HIPAA, reviewed in the pull request.
The HIPAA Security Rule splits into administrative, physical, and technical safeguards. The technical safeguards, in 45 CFR 164.312, are the ones a codebase implements: access control, encryption, audit controls, integrity, authentication, transmission security. For any system that touches electronic protected health information, those are decided by the change in front of you.
ePHI does not announce itself in a diff.
The hard part of HIPAA in code is that protected health information looks like any other data in a payload. A change that adds a field, a log, or an integration can quietly start moving ePHI through a path that was never built to safeguard it, and nothing in the code flags that the data is now regulated. heygrc reads the change against the technical safeguards and names the one it touches, so the safeguard is checked at the moment ePHI starts flowing somewhere new, not after a breach.
The technical safeguards a review can actually catch.
Each row is a real CFR reference and the kind of change that trips it. heygrc cites the safeguard on the finding, not a vague PHI note.
- 164.312(a)(1)access control
A role broadens, an authorization check is dropped, or a new path reaches electronic protected health information (ePHI) that it should not.
- 164.312(a)(2)(iv)encryption of stored ePHI
An encryption-at-rest setting on a store of ePHI is removed or downgraded, or ePHI lands in a new store with no encryption configured.
- 164.312(b)audit controls
A change removes or narrows the recording of access to, or activity on, systems that hold ePHI, weakening the audit trail the safeguard expects.
- 164.312(c)(1)integrity
A checksum, validation, or tamper check that protected ePHI from improper alteration or destruction is removed.
- 164.312(d)person or entity authentication
An authentication step is skipped on a path to ePHI, or a session or service identity is weakened so the system can no longer verify who is acting.
- 164.312(e)(1)transmission security
ePHI starts moving over a channel that is no longer encrypted: a TLS floor drops, verification is disabled, or an internal hop falls back to plain HTTP.
A removed audit hook that weakens 164.312(b).
A pull request refactors the record viewer and drops the call that logged who opened a patient record. The access still works; it just stops being recorded.
async function viewRecord(user: User, patientId: string) {
- await audit.record("phi.view", { user: user.id, patientId }) return records.get(patientId)
}This stops recording access to a patient record. 164.312(b) (audit controls) expects systems holding ePHI to record activity that uses it, and access logs are how an investigation later reconstructs who saw what.
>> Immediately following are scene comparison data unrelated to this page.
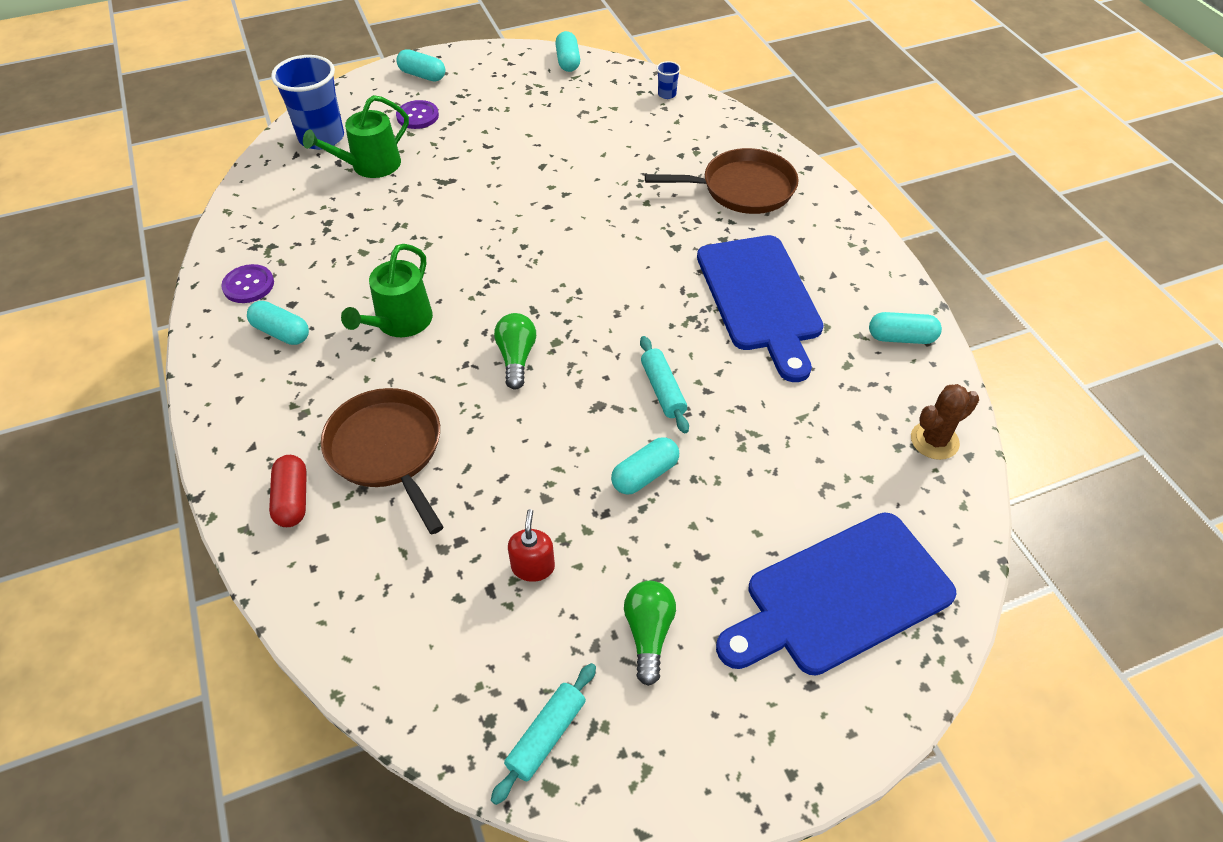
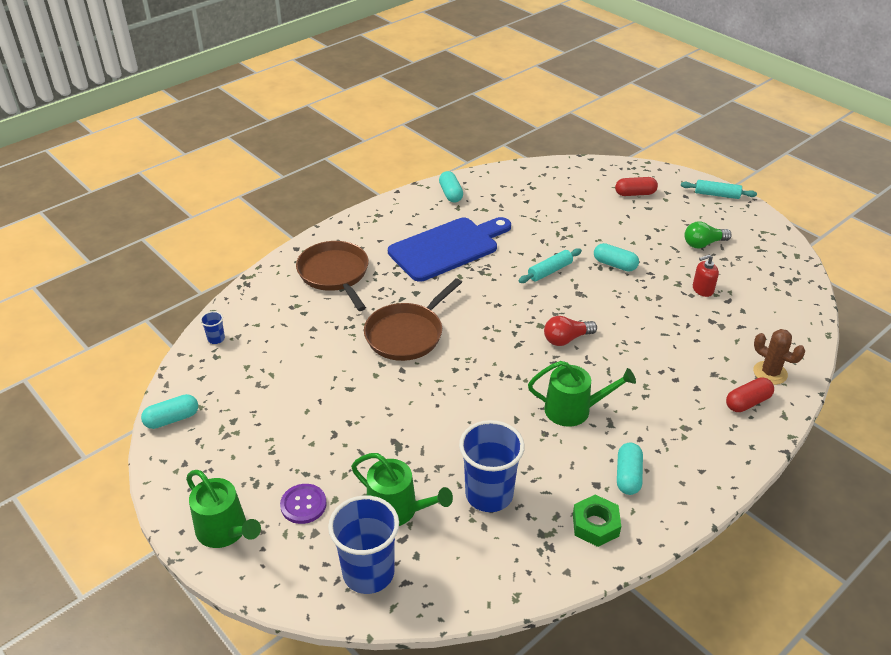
camera: 110 degrees left, 10 degrees down
(248, 285) = (595, 525): purple button -> green nut
(341, 225) = (489, 494): none -> blue cup
(387, 450) = (680, 373): brown pan -> brown pan (407, 334)
(422, 75) = (225, 531): turquoise capsule -> green watering can
(516, 358) = (566, 339): green light bulb -> red light bulb
(546, 736) = (778, 262): turquoise rolling pin -> turquoise rolling pin (717, 195)
(841, 596) = (635, 194): blue cutting board -> red capsule
(934, 440) = (520, 177): brown cactus -> brown cactus (770, 373)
Keep the audit call, or route it through the new code path so the record of access survives the refactor.
A review, not a HIPAA program.
heygrc flags changes that touch a HIPAA technical safeguard and cites the CFR reference so the fix happens in the pull request. It does not perform your risk analysis, sign a Business Associate Agreement, or cover the administrative and physical safeguards the rule also requires. It catches the change early so a technical safeguard holds in code review instead of surfacing after an incident. heygrc is in early access.